After having worked together on 2017’s Call Me By Your Name Luca Guadagnino and Timothee Chalamet pair up once more for Bones and All. Both movies tell the story of outcast lovers trying to find their place in the world. Both movies take place during the 1980s and are shot immaculately against stunning but different backdrops. Another difference is that in Call Me By Your Name, the central characters have an affinity for peaches, while in Bones and All, the protagonists feast on human flesh.
Bones and All, based on the YA novel by Camille De Angelis, begins when newcomer Maren (Taylor Russell) is invited to a sleepover by her classmates. What seems like a typical girls’ night takes a turn for the worse when Maren tries to satiate her desire for human flesh by chomping on one of the girl’s fingers. Maren rushes back home, where her father (Andre Holland) greets his blood-soaked daughter and initiates an escape plan he is all too familiar with. Upon arriving at a new location, Maren’s father leaves her, unable to continue handling his daughter’s cannibalistic tendencies. Maren is left by herself with only a tape recorder and some clues that could help her find her mother.
What ensues is a road trip where Maren looks to reunite with the mother (Chloe Sevigny) she never knew. Along the way, she meets members of the cannibal community that are able to identify themselves by smell. Sully (Mark Rylance) is a pony-tailed “eater” who teaches Maren useful skills and tries to form a familial bond with his apprentice. After sharing a meal, Maren decides against forming a partnership with Sully and continues on alone, much to his dismay.
With her newly learned skill of being able to smell out others like her, she meets Lee (Timothee Chalamet). Unlike Sully, Lee is cool, hip, young, good-looking, and has a different set of rules he lives by. The two decide to take the road trip together, eventually falling in love.
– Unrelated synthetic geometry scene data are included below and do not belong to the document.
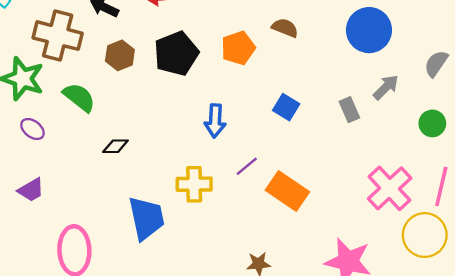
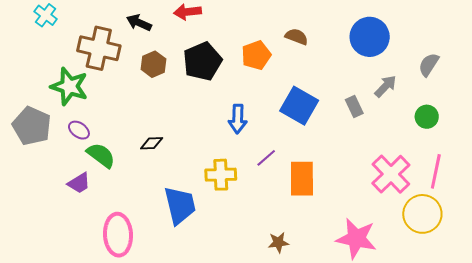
green semicircle: (79, 97) -> (101, 155), moved
blue square: (286, 107) -> (299, 106), size x1.6
orange rectangle: (287, 191) -> (302, 179), turned 57

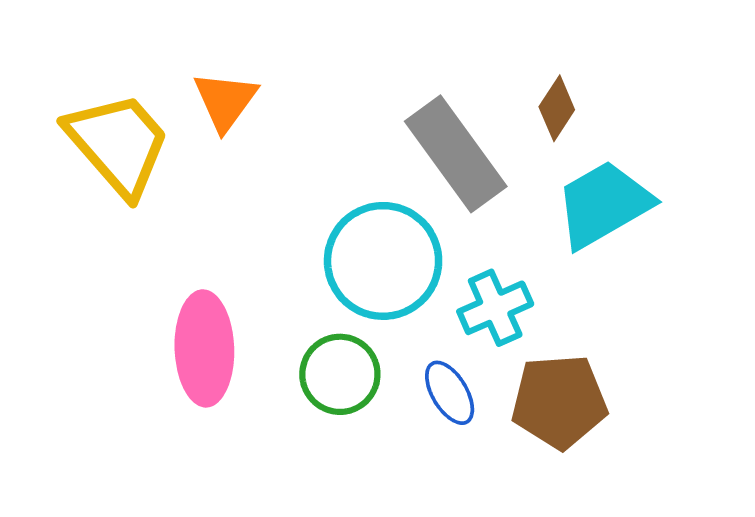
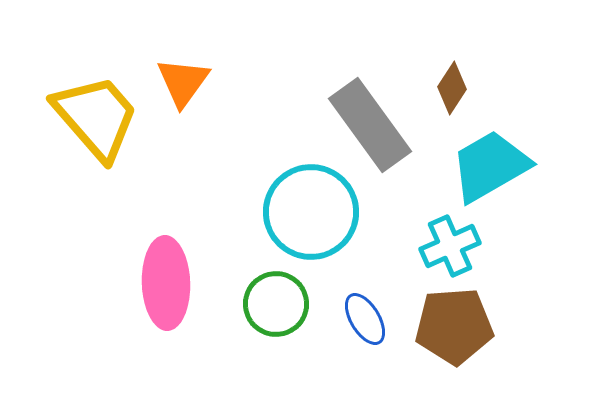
cyan cross: (495, 308) -> (450, 246), moved

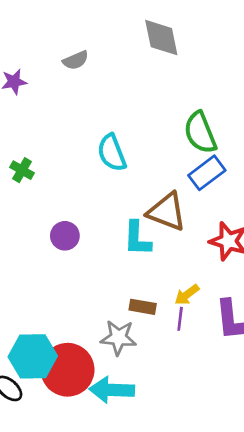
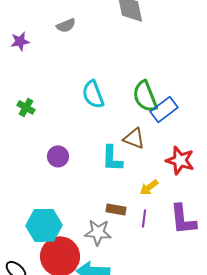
green semicircle: (200, 133) -> (145, 96), moved
brown triangle: (167, 212) -> (134, 138), size x0.7
yellow arrow: (187, 295) -> (149, 187), moved
cyan hexagon: (33, 356) -> (44, 225), moved

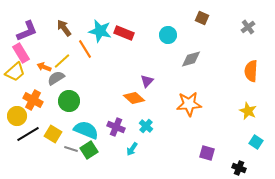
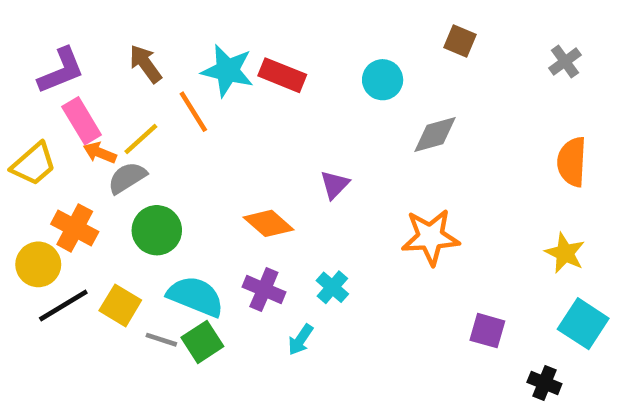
pink rectangle: (21, 53) -> (82, 121), moved
orange diamond: (134, 98) -> (269, 223), moved
cyan square: (256, 142) -> (583, 324), size x1.5
purple square: (207, 153) -> (487, 331), moved

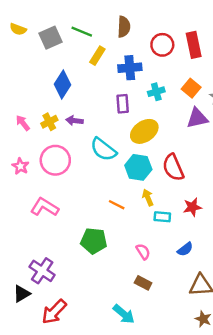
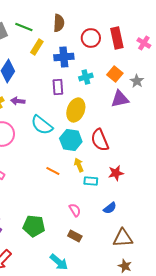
yellow ellipse: (144, 131) -> (76, 110), turned -35
green pentagon: (94, 241) -> (34, 226), moved

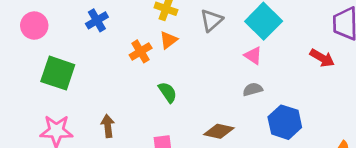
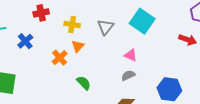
pink triangle: (253, 55) -> (131, 55), moved
gray semicircle: (253, 89) -> (128, 75), moved

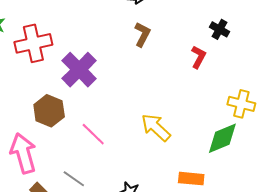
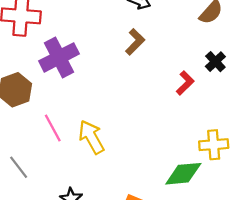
yellow cross: (241, 104) -> (214, 145), turned -36
yellow arrow: (156, 127) -> (91, 137), moved

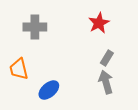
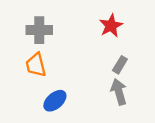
orange trapezoid: (19, 69) -> (36, 65), moved

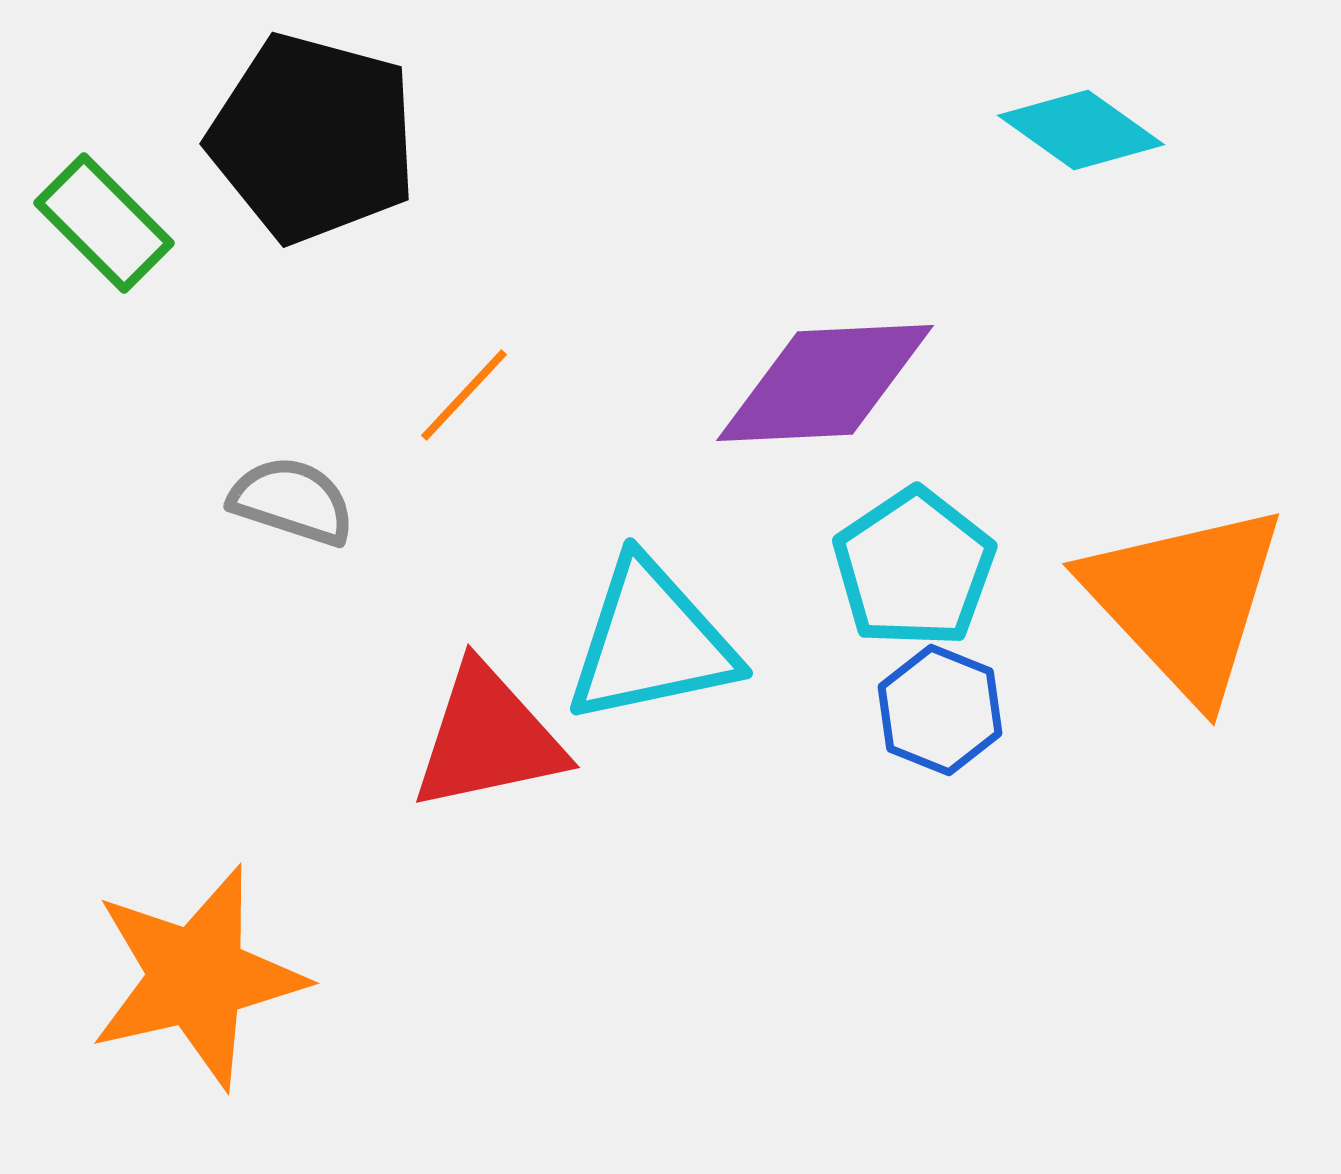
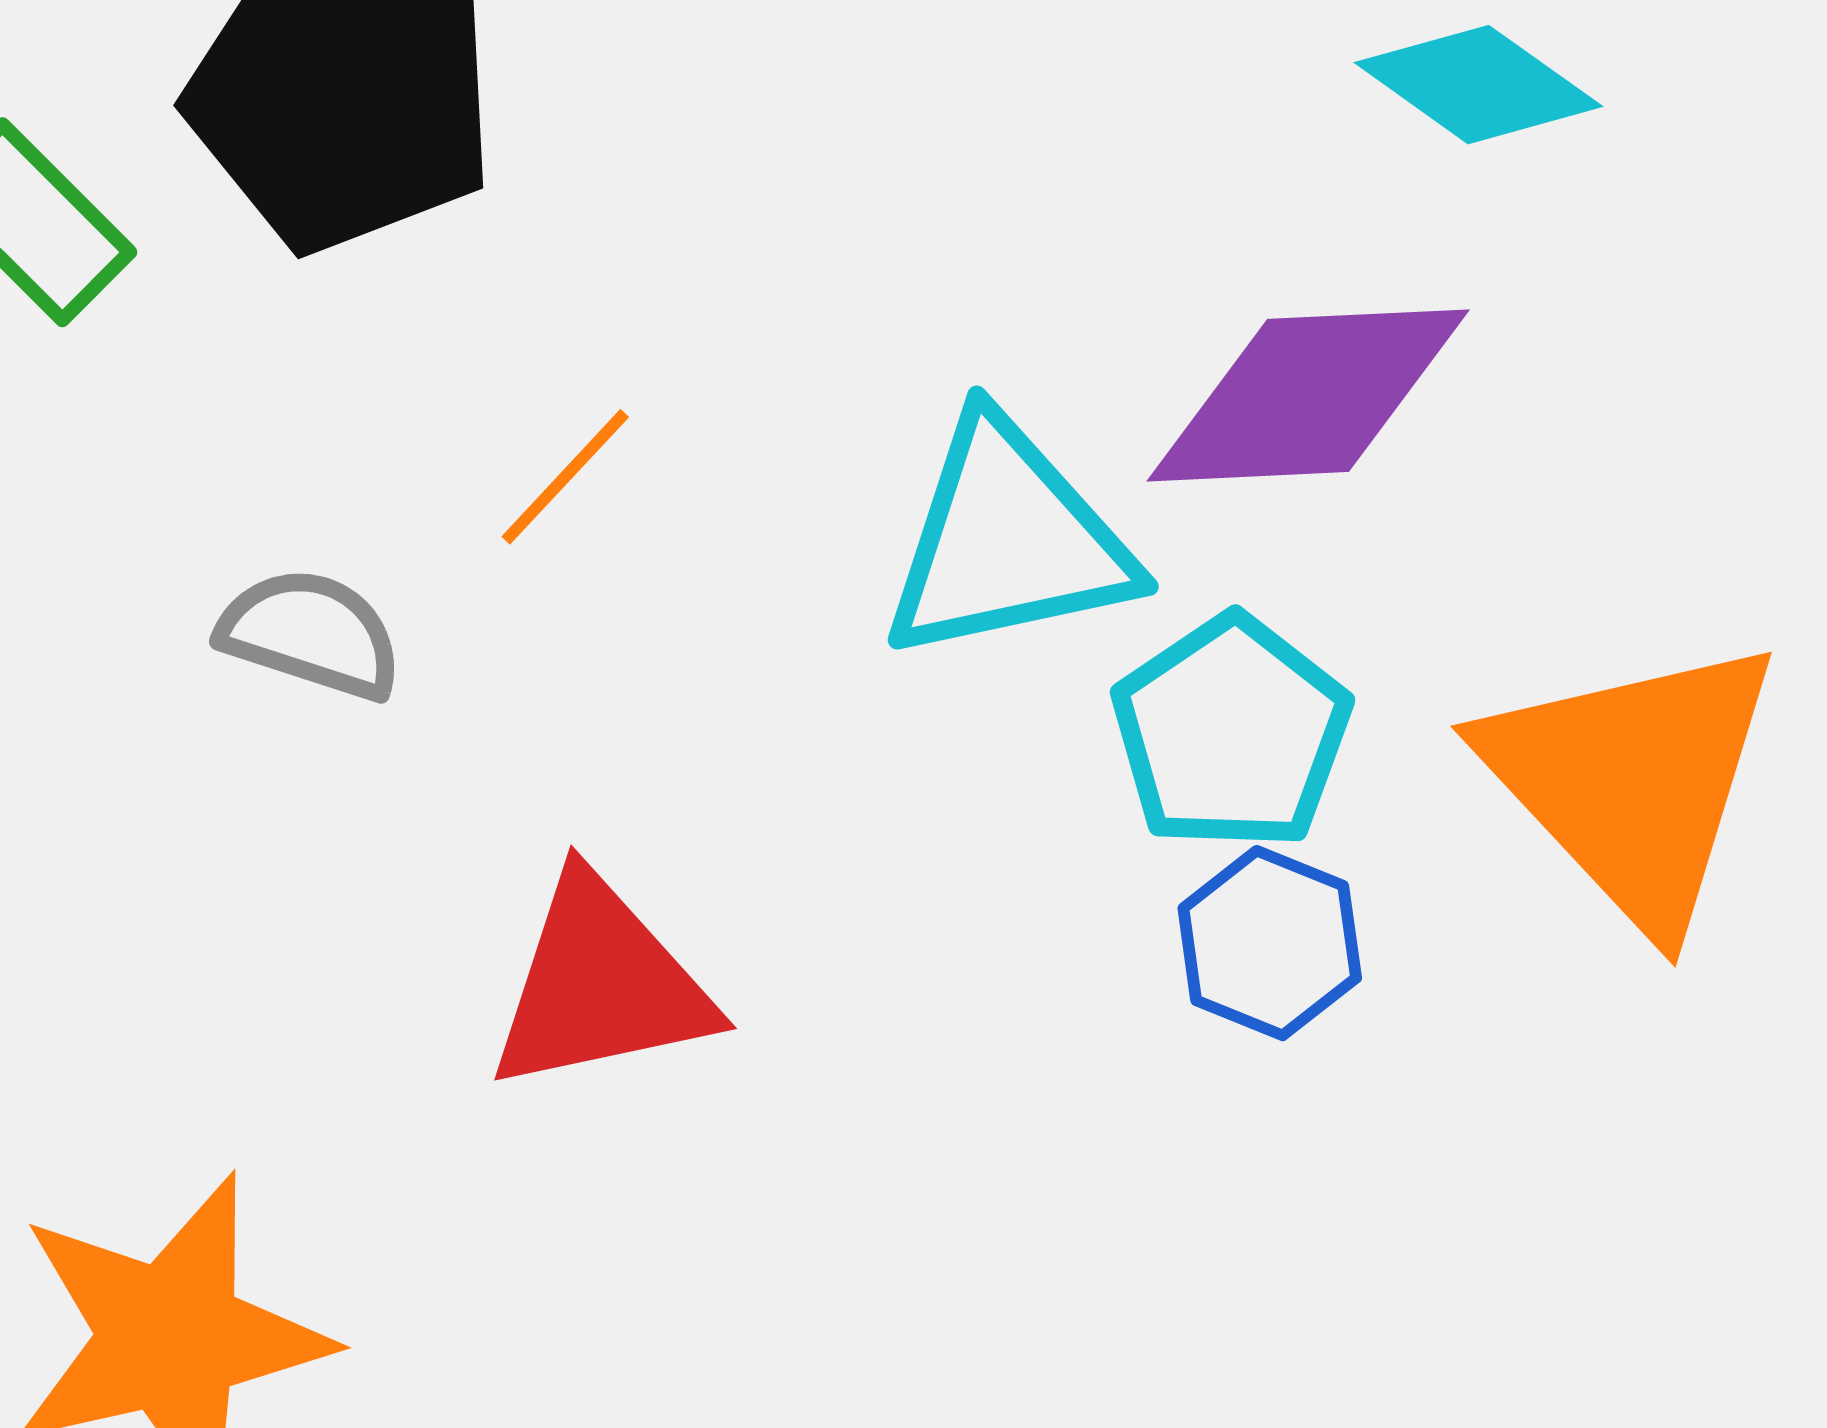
purple diamond: (825, 383) -> (1308, 395), moved
cyan triangle: (651, 642) -> (1008, 540), moved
The Romanticism in Bones and All is strong. It is stunningly beautiful and horrifyingly macabre. It is filled with as many allegories and metaphors as it is with blood and guts. Somewhere along this trip of self-discovery, however, the film gets lost and never quite arrives at its destination, begging the question if Guadagnino ever knew where he wanted to go in the first place. The metaphors for cannibalism are discreet: addiction, parental issues, and sexual identity are suggestions for what these may be. The violence, although infrequent, is not discreet at all. As graphic as it is, it also comes across as slightly comedic, understating the tragic nature of the story. Watching otherwise pitiful and relatable characters rip the flesh off the recently deceased threatens to make the characters unsympathetic, even as we learn of their lamentable backstories.
Much like its hungry duo, the movie meanders, plodding along and struggling to deliver a definitive explanation of what it is all about. There is never any explanation of where the cannibalistic tendencies come from. Is it hereditary? Is it observed and learned? Is it just as natural for them as for non-cannibals to enjoy fresh fish? Does having the characters be cannibals serve the story any purpose? The movie leaves the audience to figure it out for themselves, but it becomes difficult to reach a conclusion with all the distracting crunching and slurping.
Much is left to be desired about what could have been a masterpiece. What is brilliant, however, are the pictures (courtesy of cinematographer Arseni Khachaturan), the music (Trent Reznor and Atticus Ross), and the acting. Khachaturan offers warm colors and expansive views filming the mid-western landscape. Reznor and Ross offer a sincere and intimate score, including a song that perhaps says more about the movie than the movie itself. The actors are also at the top of their game. Chalamet is excellent at playing the suave Lee with panache. As his performance progresses, he slowly peels back layers of confidence to reveal a deeply troubled individual grappling with his past. Rylance plays Sully with a sinister innocence; both sympathetic and abhorrent, his presence, for better or for worse, lingers like the smell of vinegar. Andre Holland also looms mostly via narration, offering descriptions of cannibalism even more graphic and disturbing than the images on the screen. Rounding out the cast of depravity are Michael Stuhlbarg and David Gordon Green (in a rare on-screen sighting) playing a southern pair of weirdos and Chloe Sevigny, who offers 3 minutes of pure horror.
Earning her spot on the list of Hollywood’s rising stars is Taylor Russell. Her performance is quiet yet powerful. Maren is a girl caught between her intense desires and how these are at odds with her morality. She struggles to find her place and her peace, ultimately finding comfort alongside Lee and helping him overcome his demons in the process. Maren is a beautiful character, and Russell more than does her justice. It would not be a surprise if her name is mentioned during award season.
It is unfortunate that a relatable story about self-discovery, seeking acceptance, and love is drowned out by gallons of blood and guts and by decibels of munching and slurping that serve no purpose other than as blurry metaphors. The story, characters, and audiences would have been better served without the cannibalism gimmick. Along with a plodding pace and meandering plot, Bones and All falls short of being an instant classic from Luca Guadagnino.